# Southerner stuck in New York.



## Eric1371 (Apr 29, 2010)

Hello everybody,

I'm Eric from North Carolina, I'm new to hunting and even newer to bow hunting. I moved to New York a few years ago and 2 kids later I've found myself hanging out with a few hunters and learning tons. I really excited about turkey season coming up and can't wait til bow season in the fall. I'm waiting on my first bow to come in the mail that I purchased from someone on this website; its not technically my first bow but, I was given one to get started on and was quick to upgrade. I'm looking forward to learning everything I can about archery and bow hunting so I can enjoy my new found hobby.

Happy hunting,

Eric


----------



## buckchaser86 (Jun 10, 2009)

Welcome to AT!!


----------



## Dthbyhoyt (Dec 4, 2004)

:welcome: 2 ArcheryTalk


----------



## Tim Roberts (Jul 13, 2002)

:wav: :yo: *G'day.*







to *Archery Talk* Eric. Have fun here.


----------



## rycountryboy (Feb 21, 2008)

*:welcome: to AT*


----------



## 11P&Y (Apr 26, 2008)

New York State is not that bad, but the city sucks the life out of the rest of the state. I am, from up in Broome County, NY but i am stuck down here in Redneckville Georgia. I swear some of these inbreeds still think they are fighting the good fight in the civil war. I just wonder when they are gonna realize they lost and get on with their lives... It could be worse man,...you could be from NY and stuck in the South!!


----------



## doberman152 (Feb 7, 2010)

Eric1371 said:


> Hello everybody,
> 
> I'm Eric from North Carolina, I'm new to hunting and even newer to bow hunting. I moved to New York a few years ago and 2 kids later I've found myself hanging out with a few hunters and learning tons. I really excited about turkey season coming up and can't wait til bow season in the fall. I'm waiting on my first bow to come in the mail that I purchased from someone on this website; its not technically my first bow but, I was given one to get started on and was quick to upgrade. I'm looking forward to learning everything I can about archery and bow hunting so I can enjoy my new found hobby.
> 
> ...


What part of NY you live in?


----------



## doberman152 (Feb 7, 2010)

11P&Y said:


> New York State is not that bad, but the city sucks the life out of the rest of the state. I am, from up in Broome County, NY but i am stuck down here in Redneckville Georgia. I swear some of these inbreeds still think they are fighting the good fight in the civil war. I just wonder when they are gonna realize they lost and get on with their lives... It could be worse man,...you could be from NY and stuck in the South!!
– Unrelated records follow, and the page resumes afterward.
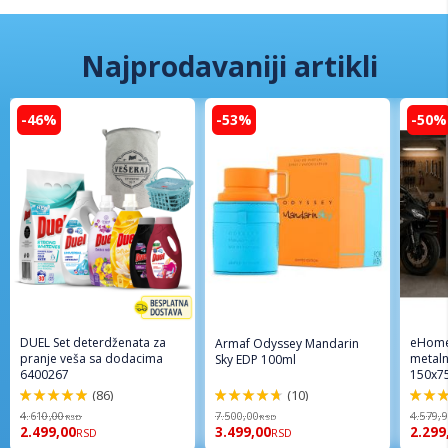
Najprodavaniji artikli
-46%
-53%
-50%
DUEL Set deterdženata za
eHome
Armaf Odyssey Mandarin
pranje veša sa dodacima
metaln
Sky EDP 100ml
6400267
150x7
(86)
(10)
98%
94%
96%
4.610,00
7.500,00
4.579,
RSD
RSD
2.499,00
3.499,00
2.299
RSD
RSD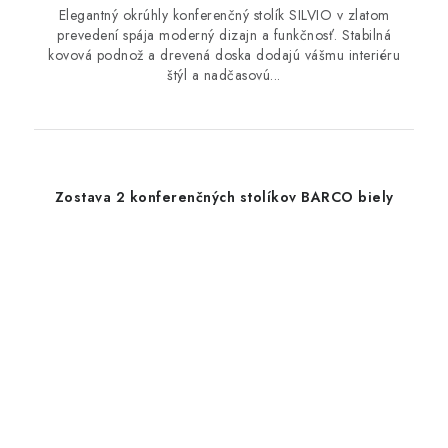
Elegantný okrúhly konferenčný stolík SILVIO v zlatom
prevedení spája moderný dizajn a funkčnosť. Stabilná
kovová podnož a drevená doska dodajú vášmu interiéru
štýl a nadčasovú...
Zostava 2 konferenčných stolíkov BARCO biely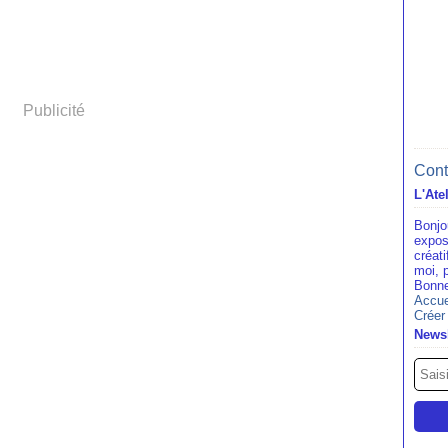
Publicité
Cont
L'Ate
Bonjo
expos
créat
moi, 
Bonne
Accue
Créer
Newsl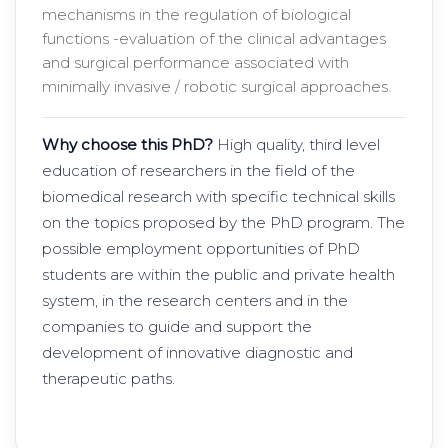
mechanisms in the regulation of biological
functions -evaluation of the clinical advantages
and surgical performance associated with
minimally invasive / robotic surgical approaches.
Why choose this PhD?
High quality, third level
education of researchers in the field of the
biomedical research with specific technical skills
on the topics proposed by the PhD program. The
possible employment opportunities of PhD
students are within the public and private health
system, in the research centers and in the
companies to guide and support the
development of innovative diagnostic and
therapeutic paths.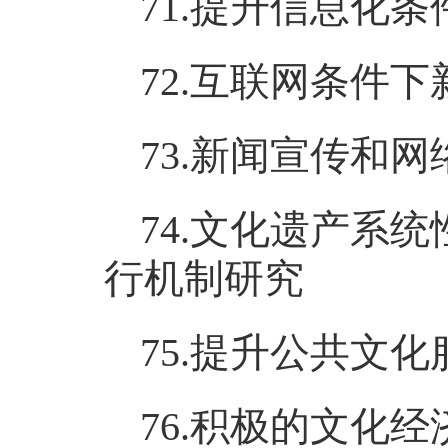
71.提升信息化
72.互联网条件
73.新闻宣传和
74.文化遗产系
行机制研究
75.提升公共文
76.积极的文化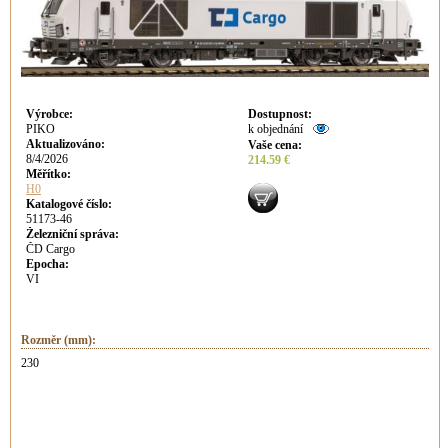
Výrobce
:
Dostupnost
:
PIKO
k objednání
Aktualizováno
:
Vaše cena
:
8/4/2026
214.59 €
Měřítko:
H0
Katalogové číslo:
51173-46
Železniční správa:
ČD Cargo
Epocha:
VI
Rozměr (mm):
230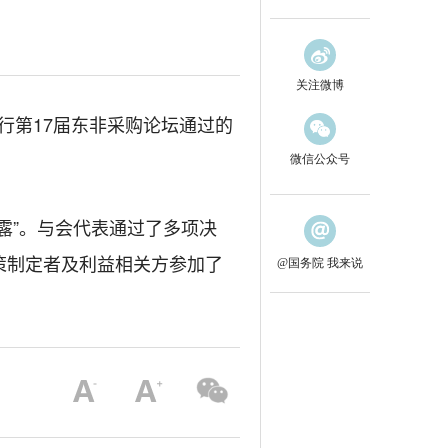
关注微博
行第17届东非采购论坛通过的
微信公众号
露”。与会代表通过了多项决
策制定者及利益相关方参加了
@国务院 我来说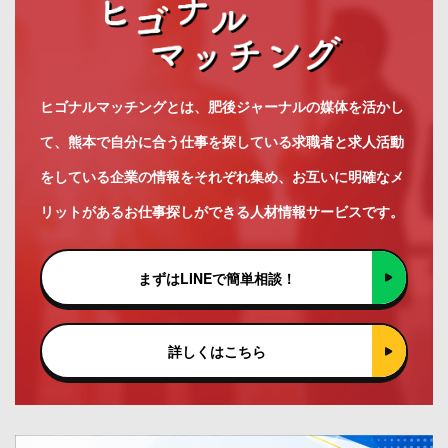
ヒゴナルマッチングとは、肥後ジャーナルの媒体を活かし
て、熊本で自分に合う仕事を探している求職者と求人活動
をしている企業の情報をそれぞれ集め、お互いに明確なメ
リットがあるお仕事探しができる人材情報サービスです。
まずはLINEで簡単相談！
詳しくはこちら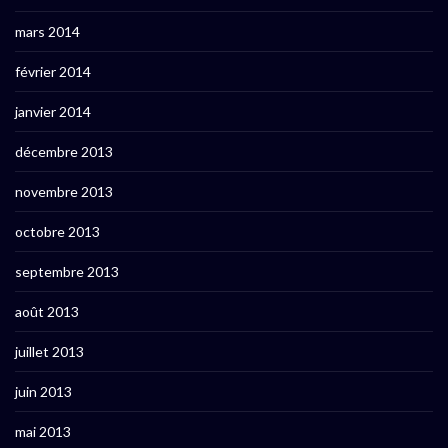
mars 2014
février 2014
janvier 2014
décembre 2013
novembre 2013
octobre 2013
septembre 2013
août 2013
juillet 2013
juin 2013
mai 2013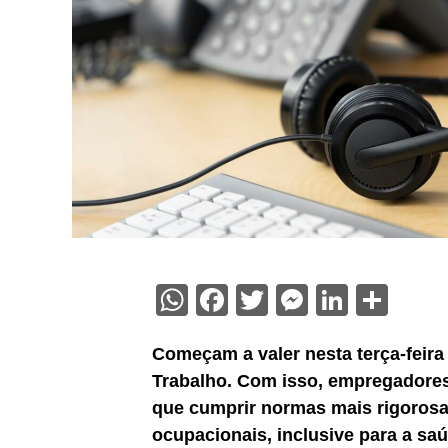
WhatsApp
Facebook
Twitter
Messenge
Linked
Sha
Começam a valer nesta terça-feira
Trabalho. Com isso, empregadores,
que cumprir normas mais rigorosas
ocupacionais, inclusive para a sa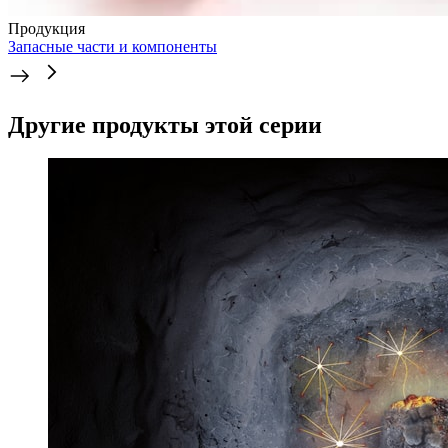
Продукция
Запасные части и компоненты
Другие продукты этой серии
x2 on the fight the good fight, i lived in florida for 20 years and it's the same thing there, i recently moved to the woods in NH and man this place is nice, no hillbilly's.


----------



## Eric1371 (Apr 29, 2010)

I'm in Steuben County, between Corning and Addison.


----------



## NY911 (Dec 12, 2004)

Eric1371 said:


> I'm in Steuben County, between Corning and Addison.


Shoot! Thats like the IOWA of NY!!!!!!!!!!!!:thumbs_up


----------



## wicked1Joe (May 19, 2009)

:wav:
Welcome to AT


----------